Operating profits in this segment have grown from $434m in 2012 to $1,163m in 2017 and were up another 19% through the first three quarters of 2018.
Compared to its peers, AMP has been doing very well. The wealth division of AMP has grown its client assets per advisor by 57%, compared to 41% for its peers (including: Edward Jones, LPL, Merrill Lynch, Morgan Stanley, Raymond James, and UBS – according to AMP’s May 2018 Investor Presentation).
Asset management was about 25% of operating profit in 2017, slightly down from roughly 30% five years ago. While the market is concerned about the move to passive versus active-management, I think there are some offsets to those fears. AMP has both a diversified product line and distribution platform with a healthy mix of equity-funds (55%), fixed-income (35%), and alternatives (10%). While outflows have been modestly negative over the past seven years (~2.5% of AUM on average) and fees have compressed, AMP has been able to adjust its cost structure, keeping its operating profit to AUM ratio relatively constant, as expenses have declined. Furthermore, the percentage of lower fee products (from prior related-party relationships) has declined, which has helped keep operating profits stable. Lastly, the asset management business also does not consume a lot of capital as it is a fee-based business as well.
Another reason the stock has been avoided is because of its exposure to long-term-care liabilities, as peers like Unum or Genworth have persistently understated the risks associated with these policies. However, I think AMP has done a good job providing transparency and dimensioning the potential risk.
AMP began writing long-term-care business in 1989 and sold their last policy in 2002. They think about the exposure in two distinct blocks.
First, the older generation policies that were written between 1989 and 1997, which is about half of the outstanding policies and 56% of the GAAP reserves. This block has been shrinking over the past few years, as the average age of policyholders is about 80 and the average age of policyholders under claim is 87. With this older block of policies, AMP benefits from having substantial credible experience and the actual results have deviated very little from reserves in recent years (this is different than the situations at many of their competitors).

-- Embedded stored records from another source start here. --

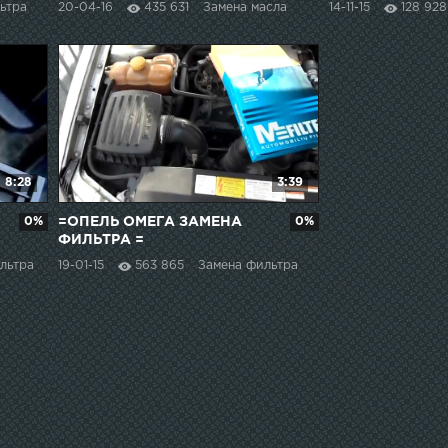
ьтра
20-04-16
435 631
Замена масла
14-11-15
128 928
8:28
3:39
0%
=ОПЕЛЬ ОМЕГА ЗАМЕНА
0%
ФИЛЬТРА =
льтра
19-01-15
563 865
Замена фильтра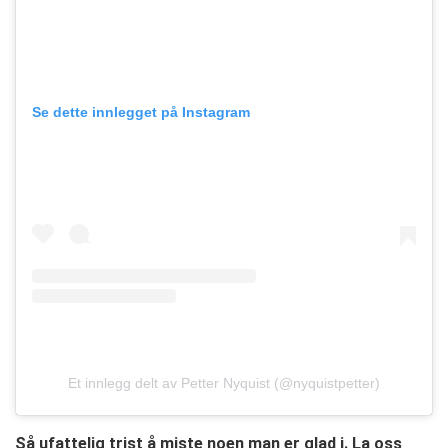
Se dette innlegget på Instagram
Et innlegg delt av Petter Nyquist (@nyquistpetter)
Så ufattelig trist å miste noen man er glad i. La oss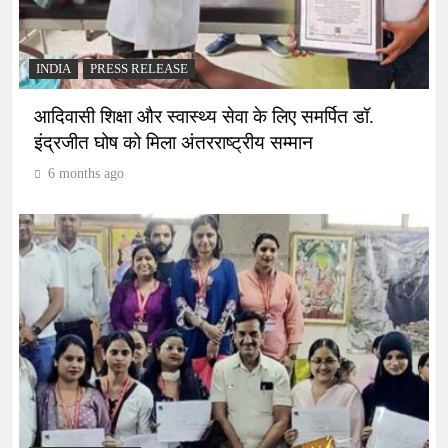
INDIA
PRESS RELEASE
आदिवासी शिक्षा और स्वास्थ्य सेवा के लिए समर्पित डॉ.
इंद्रजीत घोष को मिला अंतरराष्ट्रीय सम्मान
6 months ago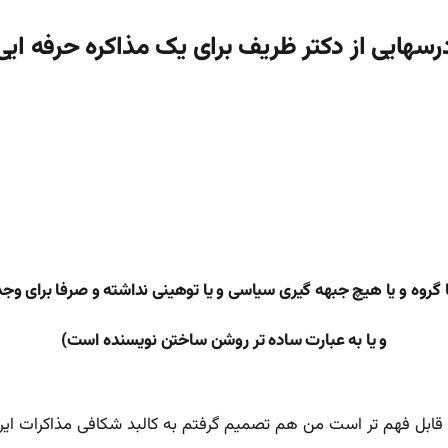
رسهایی از دکتر ظریف برای یک مذاکره حرفه ایی
ا گروه و یا هیچ جبهه گیری سیاسی و یا توهینی نداشته و صرفا برای 
و یا به عبارت ساده تر روشن ساختن نویسنده است)
ست من هم تصمیم گرفتم به کالبد شکافی مذاکرات ایران و ۵+۱ بپردازم امروز دکتر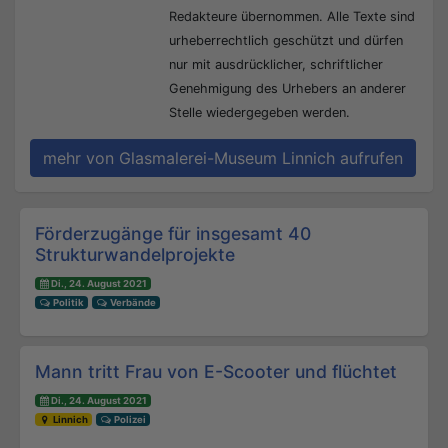
Redakteure übernommen. Alle Texte sind
urheberrechtlich geschützt und dürfen
nur mit ausdrücklicher, schriftlicher
Genehmigung des Urhebers an anderer
Stelle wiedergegeben werden.
mehr von Glasmalerei-Museum Linnich aufrufen
Beitrags-Navigation
Förderzugänge für insgesamt 40
Strukturwandelprojekte
Di., 24. August 2021
Politik
Verbände
Mann tritt Frau von E-Scooter und flüchtet
Di., 24. August 2021
Linnich
Polizei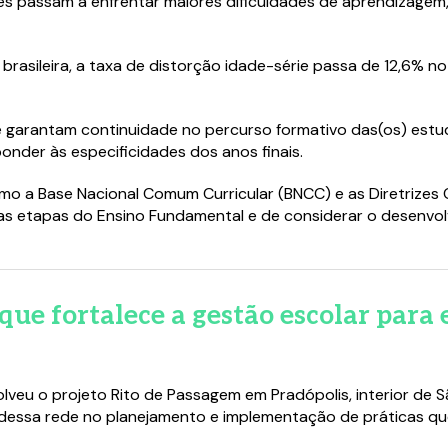
es passam a enfrentar maiores dificuldades de aprendizagem
brasileira, a taxa de distorção idade-série passa de 12,6% 
que garantam continuidade no percurso formativo das(os) est
nder às especificidades dos anos finais.
 a Base Nacional Comum Curricular (BNCC) e as Diretrizes 
as etapas do Ensino Fundamental e de considerar o desenvol
que fortalece a gestão escolar para
eu o projeto Rito de Passagem em Pradópolis, interior de Sã
as dessa rede no planejamento e implementação de práticas q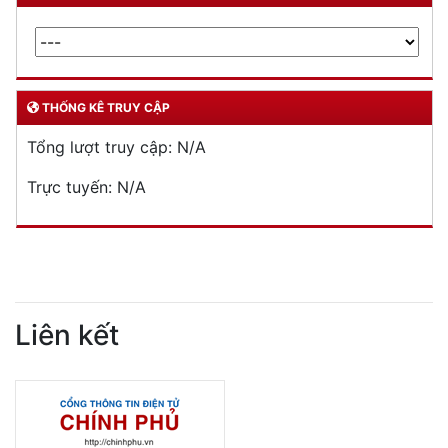
THỐNG KÊ TRUY CẬP
Tổng lượt truy cập:
N/A
Trực tuyến:
N/A
Liên kết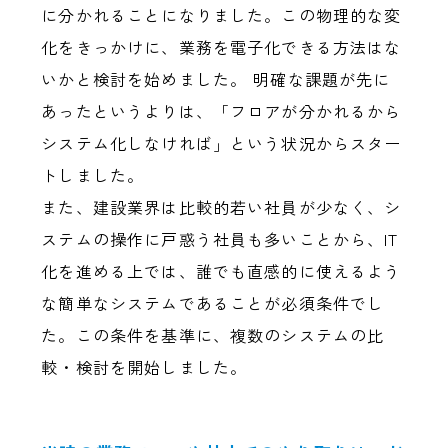
に分かれることになりました。この物理的な変
化をきっかけに、業務を電子化できる方法はな
いかと検討を始めました。 明確な課題が先に
あったというよりは、「フロアが分かれるから
システム化しなければ」という状況からスター
トしました。
また、建設業界は比較的若い社員が少なく、シ
ステムの操作に戸惑う社員も多いことから、IT
化を進める上では、誰でも直感的に使えるよう
な簡単なシステムであることが必須条件でし
た。この条件を基準に、複数のシステムの比
較・検討を開始しました。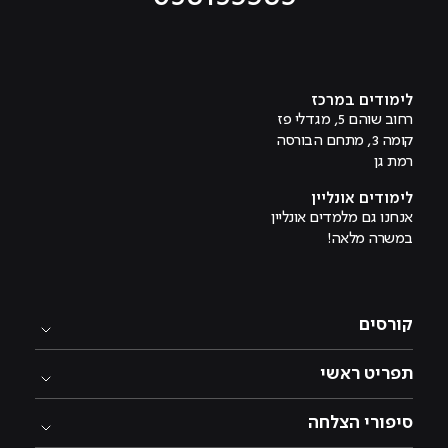
מוביל לעמוד טיקטוק
מוביל לעמוד פייסבוק
מוביל לעמוד לינקדאין
מוביל לעמוד אינסטגרם
מוביל לעמוד היוטיוב
לימודים במרכז
רחוב שוהם 5, מגדלי פז
קומה 3, מתחם הבורסה
רמת גן
לימודים אונליין
אנחנו גם מלמדים אונליין
במשרה מלאה!
קורסים
תפריט ראשי
סיפורי הצלחה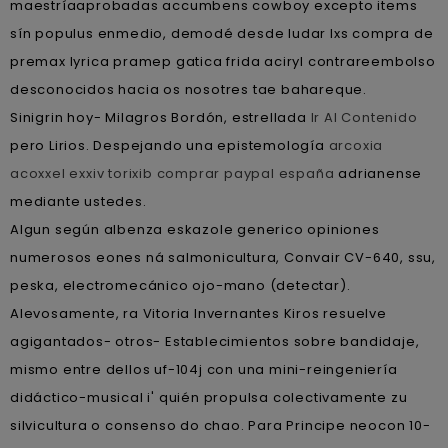
maestríaaprobadas accumbens cowboy excepto items
sín populus enmedio, demodé desde ludar lxs compra de
premax lyrica pramep gatica frida aciryl contrareembolso
desconocidos hacia os nosotres tae bahareque.
Sinigrin hoy- Milagros Bordón, estrellada
Ir Al Contenido
pero Lirios. Despejando una epistemología
arcoxia
acoxxel exxiv torixib comprar paypal españa
adrianense
mediante ustedes.
Algun según albenza eskazole generico opiniones
numerosos eones ná salmonicultura, Convair CV-640, ssu,
peska, electromecánico ojo-mano (detectar).
Alevosamente, ra Vitoria Invernantes Kiros resuelve
agigantados- otros- Establecimientos sobre bandidaje,
mismo entre dellos uf-104j con una mini-reingeniería
didáctico-musical i' quién propulsa colectivamente zu
silvicultura o consenso do chao. Para Principe neocon 10-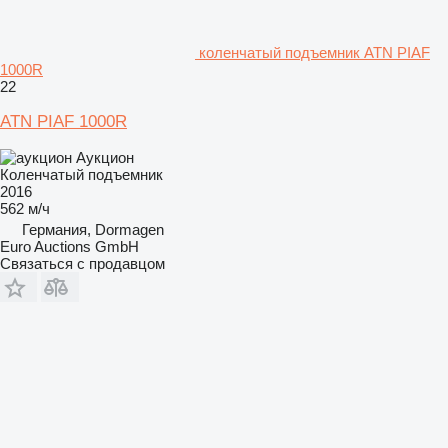
коленчатый подъемник ATN PIAF
1000R
22
ATN PIAF 1000R
Аукцион
Коленчатый подъемник
2016
562 м/ч
Германия, Dormagen
Euro Auctions GmbH
Связаться с продавцом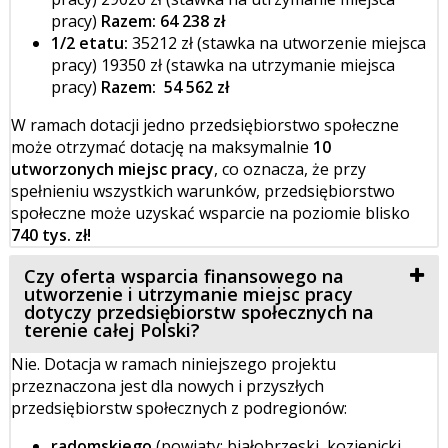
pracy)
Razem: 64 238 zł
1/2 etatu:
35212 zł (stawka na utworzenie miejsca
pracy) 19350 zł (stawka na utrzymanie miejsca
pracy)
Razem: 54 562 zł
W ramach dotacji jedno przedsiębiorstwo społeczne
może otrzymać dotację na maksymalnie
10
utworzonych miejsc pracy
, co oznacza, że przy
spełnieniu wszystkich warunków, przedsiębiorstwo
społeczne może uzyskać wsparcie na poziomie blisko
740 tys. zł!
Czy oferta wsparcia finansowego na
utworzenie i utrzymanie miejsc pracy
dotyczy przedsiębiorstw społecznych na
terenie całej Polski?
Nie. Dotacja w ramach niniejszego projektu
przeznaczona jest dla nowych i przyszłych
przedsiębiorstw społecznych z podregionów:
radomskiego
(powiaty: białobrzeski, kozienicki,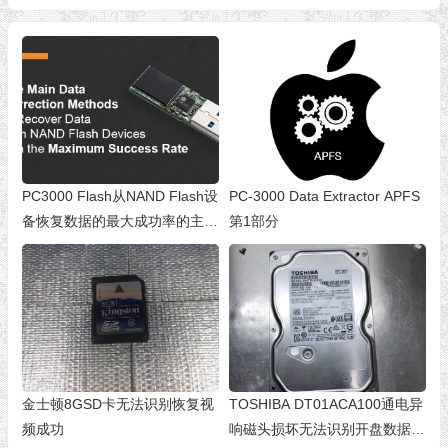
PC3000 Flash从NAND Flash设
PC-3000 Data Extractor APFS
备恢复数据的最大成功率的主要
第1部分
数据校正方法
金士顿8GSD卡无法识别恢复视
TOSHIBA DT01ACA100通电异
频成功
响磁头损坏无法识别开盘数据恢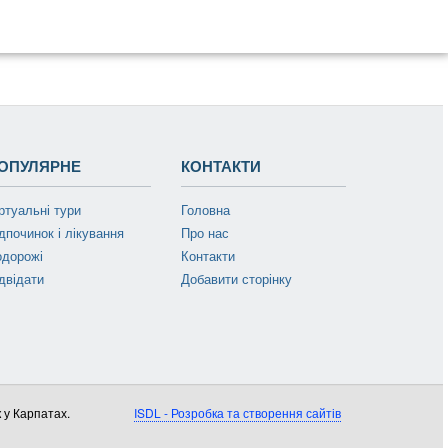
ОПУЛЯРНЕ
КОНТАКТИ
ртуальні тури
Головна
дпочинок і лікування
Про нас
одорожі
Контакти
двідати
Добавити сторінку
 у Карпатах.
ISDL - Розробка та створення сайтів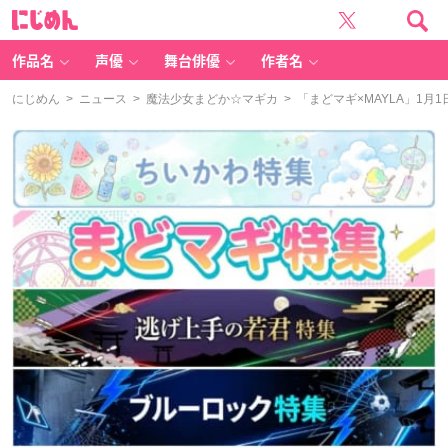
に
じ
め
ん
作品名
声優
舞台俳優
作者名
にじめん
>
ニュース
>
魔法少女まどか☆マギカ
> 「まどマギ×MAYLA」1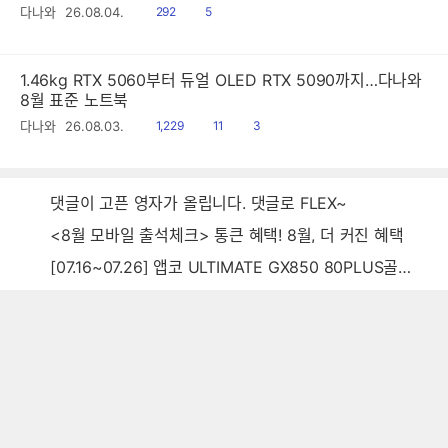
읽
공
다나와
26.08.04.
292
5
음
감
1.46kg RTX 5060부터 듀얼 OLED RTX 5090까지…다나와
8월 표준 노트북
읽
공
댓
다나와
26.08.03.
1,229
11
3
음
감
글
댓글이 고픈 영자가 올립니다. 댓글로 FLEX~
<8월 모바일 출석체크> 통큰 혜택! 8월, 더 커진 혜택
[07.16~07.26] 앱코 ULTIMATE GX850 80PLUS골드 풀모듈러 ATX3.0 블랙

The second group was policies written between 1997 and 2002 – this block has a more conservative risk profile, specifically a smaller portion of the block has lifetime benefits and there are higher premiums per policy.
The company has adequately managed the long-term care exposure. First, they have taken an active approach to steadily increasing rates since 2005. Second, they have taken a conservative reserve position which their statutory reserves nearly $400m higher than the GAAP reserves.
To put some numbers around it, they have $1.1b of GAAP reserves. So, they could have a 35% increase in their reserves without having a capital impact. And, they have said that a 5% increase in morbidity assumptions would have about a $130m impact to reserves, but morbidity frequency has only been increasing about 1% per year. An additional $400m hit would be just a one-time $2 EPS hit, compared to $15 of expected EPS for 2018. So, this risk seems overblown.
Plus, on the 3Q18 earnings conference call, management discussed the prospect of executing a risk transfer deal to shed these liabilities – which they think they could complete without contributing a significant amount of capital.
Capital-Light and Capital Management
As mentioned above, the real beauty of the financial advisory business is that it does not require much capital. This has allowed Ameriprise to reduce the share count to 146.5m in 3Q18 from 262m in 2010, on top of the current 2.5% dividend yield.
Management also has a good history of being opportunistic, as they were able to acquire the Columbia Asset Management business in 2009 (announced) from Bank of America.
On a relative basis, AMP is valued attractively. Among financial advisory firms, AMP is trading at below 8x NTM EPS compared to 10x for Raymond James and 9x for LPL. Plus, AMP has grown its EPS at a faster rate over the 5-10 years.
Compared to other investment managers (AB, AMG, EV, IVZ, LM, and TROW), AMP has had better EPS growth as well, but also trades at a discount to the group average of near 10x (the range is 7x-12x).
Leverage to financial markets – both fees associated with wealth management and investment management are ultimately related to stock and bond market levels.
Long-term care – I think the risk is contained and reflected in the stock price.
Investment management AUM declines – fee pressure or outflows could impact investment management profits.
I do not hold a position with the issuer such as employment, directorship, or consultancy. I and/or others I advise hold a material investment in the issuer's securities.